----- Supplied records -----
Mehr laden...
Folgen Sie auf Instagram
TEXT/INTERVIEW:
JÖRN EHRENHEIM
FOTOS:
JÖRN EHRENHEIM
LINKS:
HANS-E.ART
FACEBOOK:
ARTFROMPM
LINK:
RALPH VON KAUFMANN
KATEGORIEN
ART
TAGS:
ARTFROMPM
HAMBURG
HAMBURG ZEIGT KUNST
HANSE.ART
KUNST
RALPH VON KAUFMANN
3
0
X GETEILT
-----
----- Supplied records -----
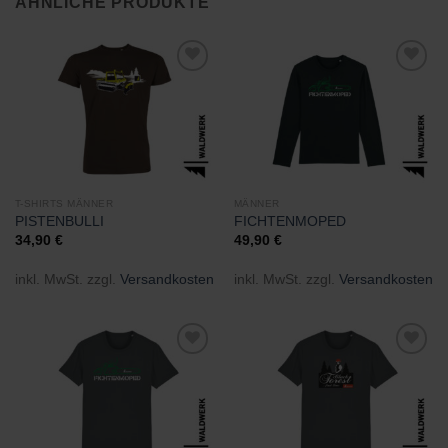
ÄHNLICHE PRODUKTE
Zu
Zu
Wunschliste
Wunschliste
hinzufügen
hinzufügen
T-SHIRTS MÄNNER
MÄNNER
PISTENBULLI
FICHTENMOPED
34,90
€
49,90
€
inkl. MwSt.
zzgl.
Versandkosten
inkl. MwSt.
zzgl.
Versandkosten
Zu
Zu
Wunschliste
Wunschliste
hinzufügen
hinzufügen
-----
----- Supplied records -----
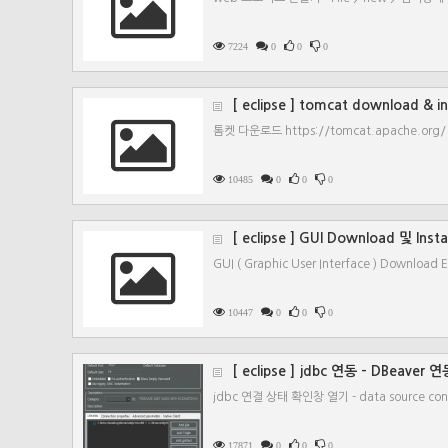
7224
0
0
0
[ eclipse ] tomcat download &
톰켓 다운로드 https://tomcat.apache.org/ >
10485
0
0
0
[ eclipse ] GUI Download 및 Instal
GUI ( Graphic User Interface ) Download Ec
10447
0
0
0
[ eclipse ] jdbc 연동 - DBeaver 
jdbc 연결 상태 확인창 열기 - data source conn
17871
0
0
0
-----
**Problem requirements**
Where does "jdbc" appear in the records above? Copy each line that holds it.

**Response to the task**
[ eclipse ] jdbc 연동 - DBeaver 
jdbc 연결 상태 확인창 열기 - data source conn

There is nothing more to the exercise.